Biden Says Auto Resurgence Good for Detroit, US


Vice President Joe Biden, an avowed “car junkie,” said Thursday the U.S. auto industry’s resurgence since the 2009 federal bailout provides a strong basis for a Motor City recovery.

Biden delivered a speech and toured the North American International Auto Show in Detroit, which showcases vehicles and hosts visitors from around the world. He promised an “American century in manufacturing” after the bankruptcies and near-industry meltdown about five years ago.

“We bet on American ingenuity; we bet on you, and we won,” Biden told the audience, flanked by a half-dozen General Motors, Ford and Chrysler vehicles.

All three Detroit automakers have made billions in the recovery following the Great Recession. Ford expects to post an $8.5 billion profit before taxes for 2013, while GM made $4.8 billion pretax through the first nine months. Chrysler, the smallest and least-profitable of the three, made $1.4 billion pretax through September.

All have rolled out strong new cars and trucks to catch the rise in auto sales from a low of 10.4 million in 2009 to 15.6 million last year.

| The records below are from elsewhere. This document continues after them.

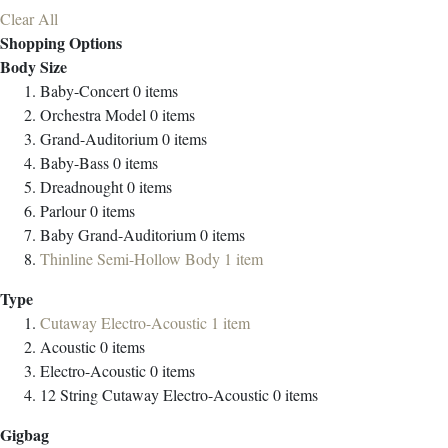
Clear All
Shopping Options
Body Size
Baby-Concert
0
items
Orchestra Model
0
items
Grand-Auditorium
0
items
Baby-Bass
0
items
Dreadnought
0
items
Parlour
0
items
Baby Grand-Auditorium
0
items
Thinline Semi-Hollow Body
1
item
Type
Cutaway Electro-Acoustic
1
item
Acoustic
0
items
Electro-Acoustic
0
items
12 String Cutaway Electro-Acoustic
0
items
Gigbag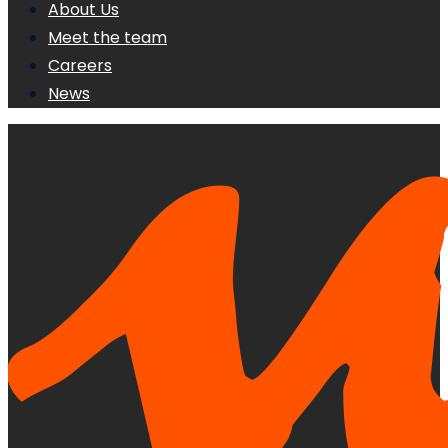
About Us
Meet the team
Careers
News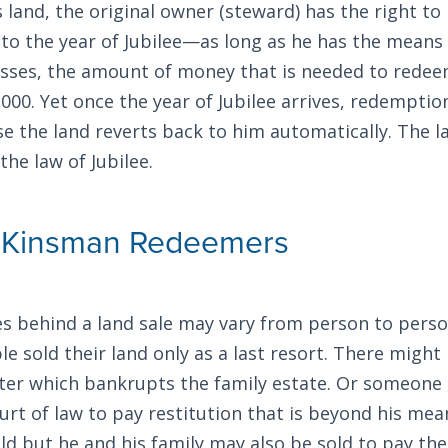
’s land, the original owner (steward) has the right t
 to the year of Jubilee—as long as he has the means 
asses, the amount of money that is needed to redee
000. Yet once the year of Jubilee arrives, redempti
se the land reverts back to him automatically. The 
the law of Jubilee.
f Kinsman Redeemers
s behind a land sale may vary from person to person
e sold their land only as a last resort. There might
ter which bankrupts the family estate. Or someone
urt of law to pay restitution that is beyond his mea
sold but he and his family may also be sold to pay the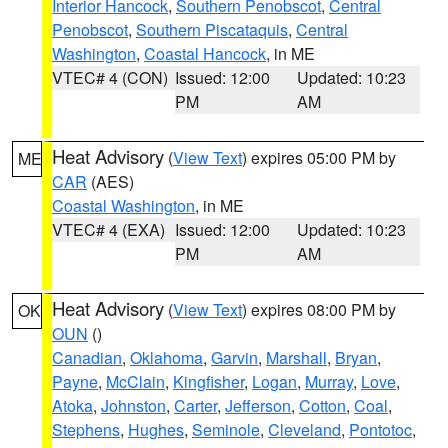
Interior Hancock
,
Southern Penobscot
,
Central
Penobscot
,
Southern Piscataquis
,
Central
Washington
,
Coastal Hancock
, in ME
VTEC# 4 (CON)
Issued: 12:00
Updated: 10:23
PM
AM
Heat Advisory
(
View Text
) expires 05:00 PM by
ME
CAR
(AES)
Coastal Washington
, in ME
VTEC# 4 (EXA)
Issued: 12:00
Updated: 10:23
PM
AM
Heat Advisory
(
View Text
) expires 08:00 PM by
OK
OUN
()
Canadian
,
Oklahoma
,
Garvin
,
Marshall
,
Bryan
,
Payne
,
McClain
,
Kingfisher
,
Logan
,
Murray
,
Love
,
Atoka
,
Johnston
,
Carter
,
Jefferson
,
Cotton
,
Coal
,
Stephens
,
Hughes
,
Seminole
,
Cleveland
,
Pontotoc
,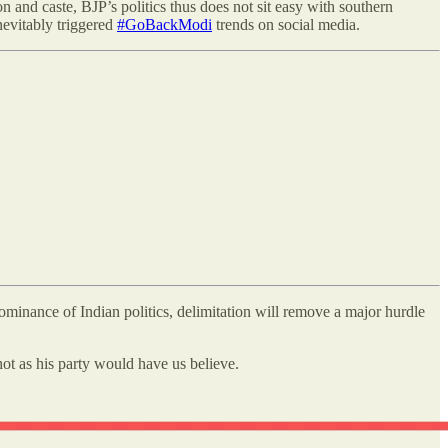
on and caste, BJP’s politics thus does not sit easy with southern
inevitably triggered
#GoBackModi
trends on social media.
 dominance of Indian politics, delimitation will remove a major hurdle
 hot as his party would have us believe.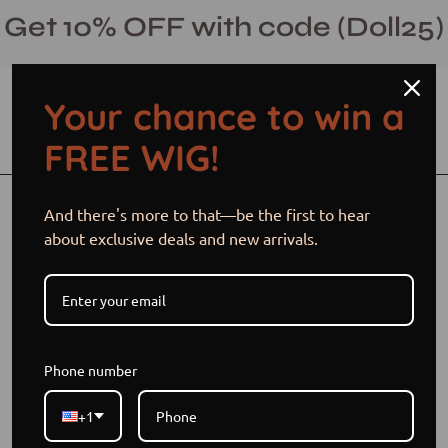
Skip
Get 10% OFF with code (Doll25)
to
content
Your chance to win a
Open cart
Open
Ope
FREE WIG!
search
navi
bar
men
Open
Op
And there's more to that—be the first to hear
image
im
about exclusive deals and new arrivals.
lightbox
li
Phone number
+1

Biden, the son of a car dealer and proud owner of a 1967 Chevrolet Corvette Stingray, said the industry revival also means good things for Detroit, which is undergoing the nation’s largest municipal bankruptcy — four years after General Motors and Chrysler emerged from their own restructurings.

He said the automakers’ success comes in large part from significant hiring, adding that they aren’t “just jobs; these are middle-class jobs — jobs upon which you can raise a family.” There’s also the psychological boost to a region whose primary industry is regaining market share, making award-winning vehicles and hosting an auto show that draws about 800,000 people.

“Just like the automobile industry came back, Detroit is going to come back,” Biden said. “It’s not only an important city, but it’s an iconic city. It symbolizes the manufacturing might of the United States of America.”

Biden was introduced by new Detroit mayor Mike Duggan, with whom the vice president had dined at an Italian restaurant the evening before. The White House hasn’t promised a Motor City bailout, but in September, it pledged more than $100 million in grants to help Detroit tear down vacant buildings and spur job growth.

When the speech was over, Biden toured the auto show floor, hopping in cars and trucks and chatting with auto industry executives like new GM chief executive Mary Barra. He caressed the back of a shiny new Ford F-150 and told reporters, “I feel like a kid in a candy shop,” and, “I want to take a couple of these home.”